Coup de coeur de Claire FAVAN : Elle, de Valérie LUCCHESI

Publié le par bourgeonsdeplumes

 

 

ELLE

 

De Valérie LUCCHESI, USA


Coup de Cœur de CLAIRE FAVAN 2014

 

 

 

Elle a peur d'Elle. Depuis toujours. Elle rase les murs de terre des masures, silhouette indistincte et silencieuse que seuls les chiens solitaires perçoivent. Elle maudit son ombre que le soleil projette loin dans la rue derrière elle, géant importun collé à l'extrémité de sa burqa. Elle maudit le destin qui l'a faite femme. Elle maudit les hommes qui l’ont faite victime.
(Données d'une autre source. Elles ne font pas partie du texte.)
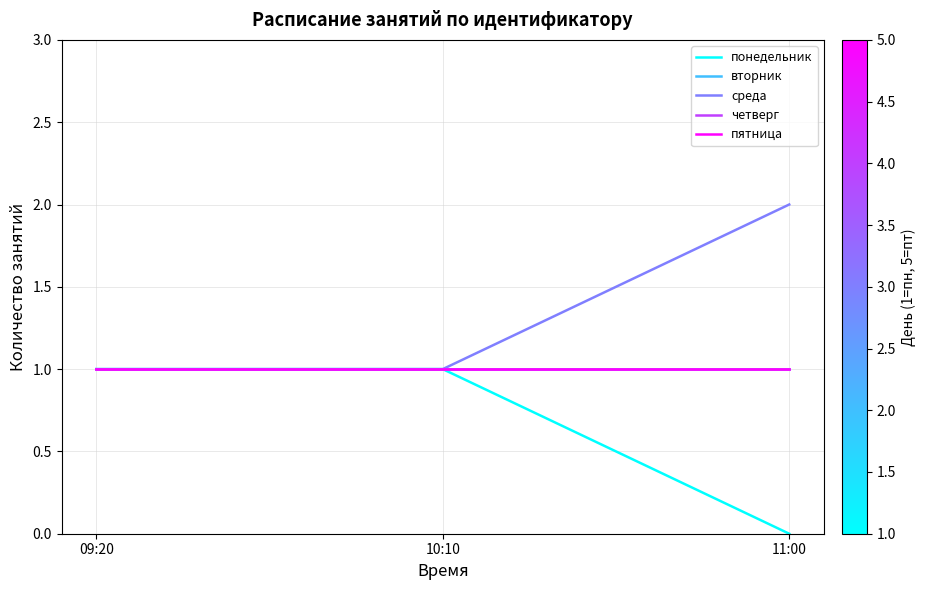

What is the value of the пятница point at the 3rd from the left?

1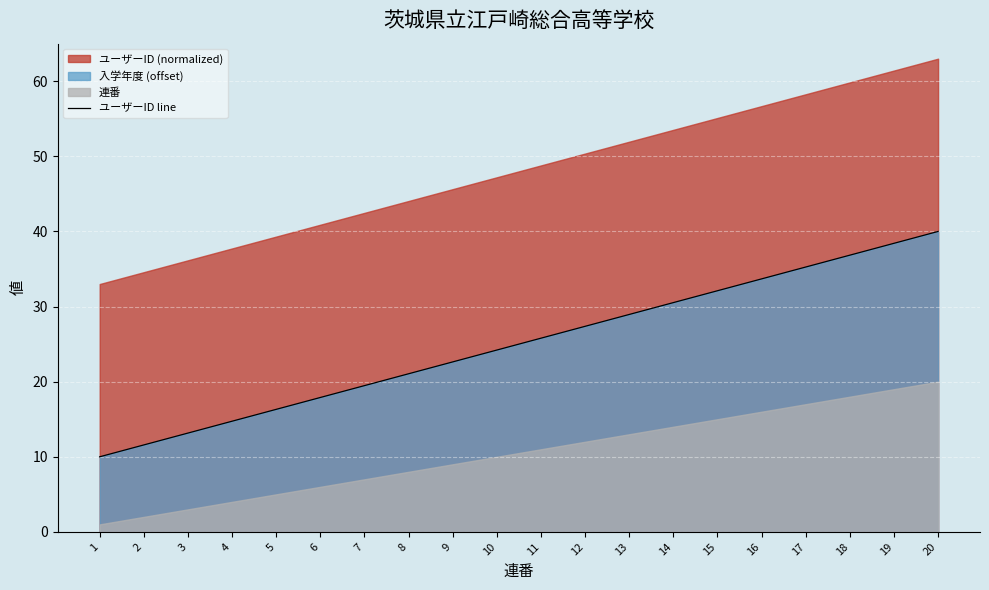

At which label does ユーザーID line reach its peak?

20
Elle a quelques souvenirs lumineux de son enfance il est vrai, mais c'était avant. Elle se rappelle l'odeur âpre des chèvres dans l'enclos, la douceur de la laine des agneaux dans laquelle elle enfouissait son visage, le rituel simple et immuable de la prière avec sa mère. Elle aimait chaque fête qui égrenait l'année, promesse de friandises et de musique ensorcelante. Elle riait et tournait, tournait, tournait encore, jusqu'à l'étourdissement, emportée par la puissance mélodieuse et rythmée.
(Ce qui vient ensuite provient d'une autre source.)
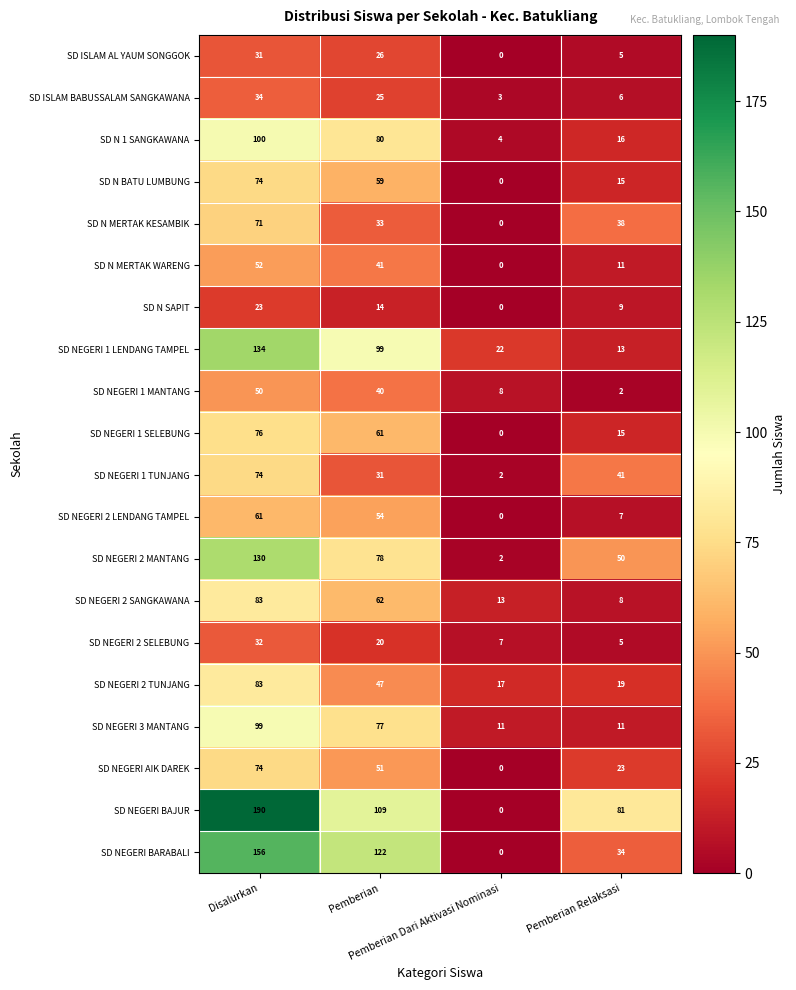

Which series has the largest total across all categories?

SD NEGERI BAJUR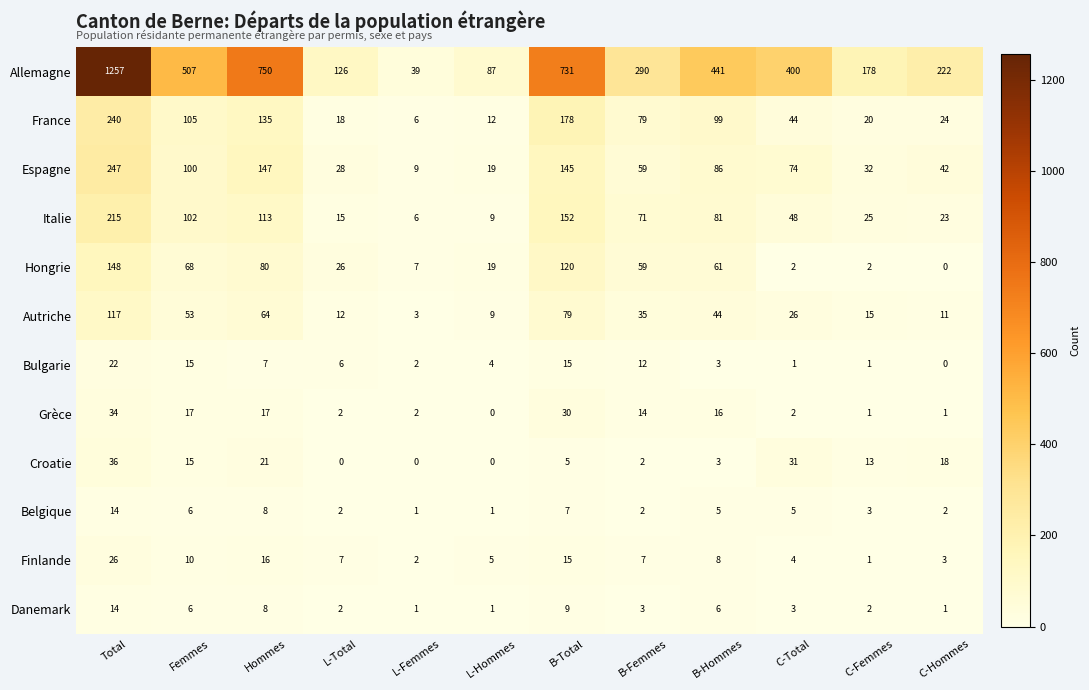

What is the average value of the Hongrie series?

49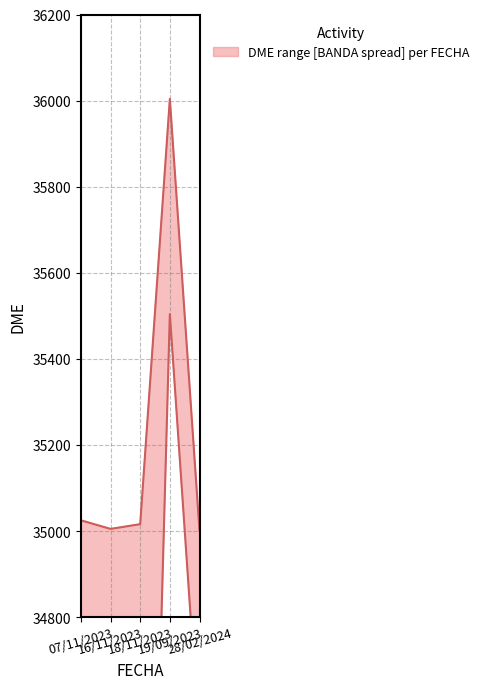

What is the average value of the DME_mid series?

35210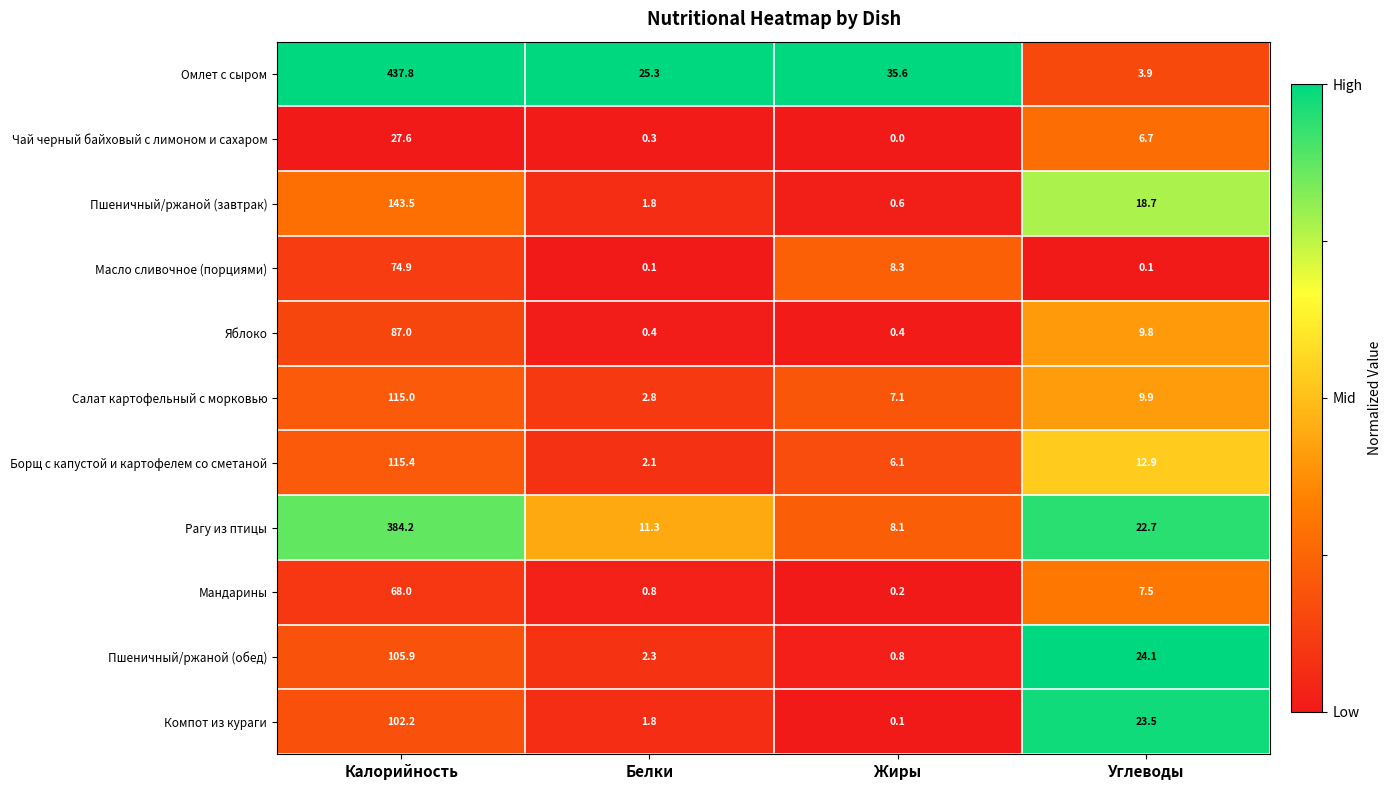

At which label is Пшеничный/ржаной (обед) closest to 53?

Углеводы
Maintenant elle n'assiste aux fêtes que lorsqu'on la force et regarde avec terreur les petites filles tourbillonner. Elle sait que la pièce de tissu qui la dissimule intégralement et l’étiquette comme femelle anonyme parmi d’autres ne la protège pas le moins du monde. Amère clairvoyance, atroce expérience.

Personne ne peut la protéger, personne. Le sentiment de sécurité lui a été arraché il y a longtemps, brutalement, pour toujours. Elle fouille sa mémoire pour ressusciter la sensation de sérénité qu’elle éprouvait à l’abri des bras maternels, en vain. Aujourd’hui, elle n’est plus qu’une ombre qui a peur d’avoir un corps, un visage, une existence. Elle tente maladroitement d’apprivoiser sa peur en imaginant être invisible.
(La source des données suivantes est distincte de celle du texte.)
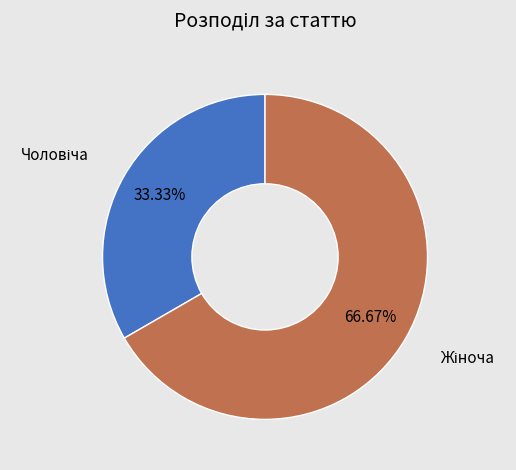

Is there any slice that represents more than half of the pie?

Yes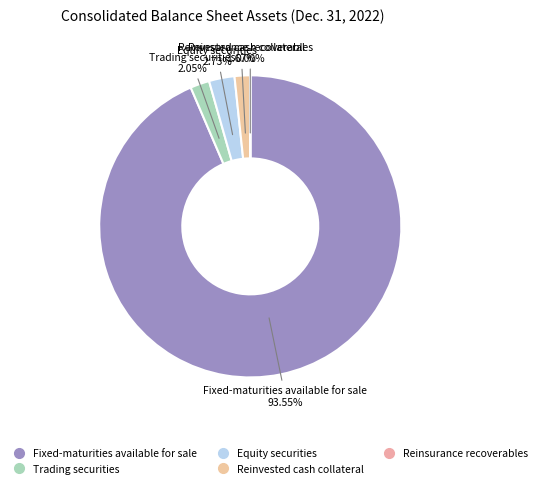

What is the change in value from Fixed-maturities available for sale to Reinvested cash collateral?

-5487526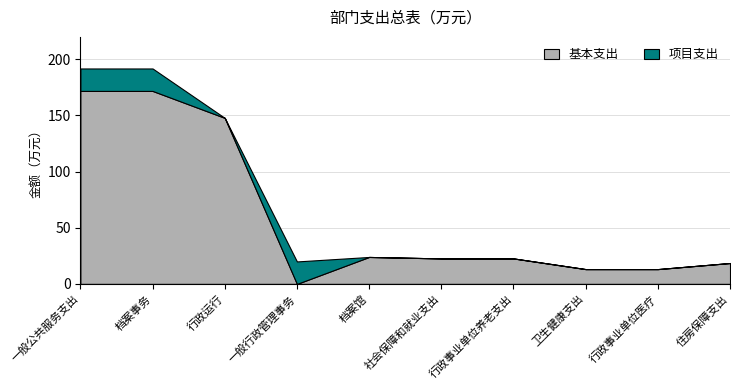

What is the sum of all 基本支出 values?

606.0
Chaque fois qu’un enfant jette une pierre pour chasser un chien, elle hurle « NON » d’une voix suraigüe, chancelante. Des images se bousculent dans sa tête, diables jaillissant de leur boîte pour l’engloutir. Elle s’enfuit alors d’un pas hébété jusque derrière les murs de sa masure et s’effondre à l’abri de tout regard. Les souvenirs harcèlent sa mémoire, chacun exigeant la préséance. Elle entend les hurlements de sa mère, elle voit les pierres jaillir et frapper son crâne jusqu’à ce que l’odeur métallique du sang sature l’air, jusqu’à ce que les cris cessent, définitivement.

Rien n’aurait pu la sauver. L’ennemie était plus forte que sa mère, oui, plus forte que sa mère pourtant si forte. Elle sait qu’Elle est là, tapie dans l’ombre, qui fouine, épie, guette. Elle n’attend qu’un prétexte pour fondre sur elle, cette saleté de rumeur.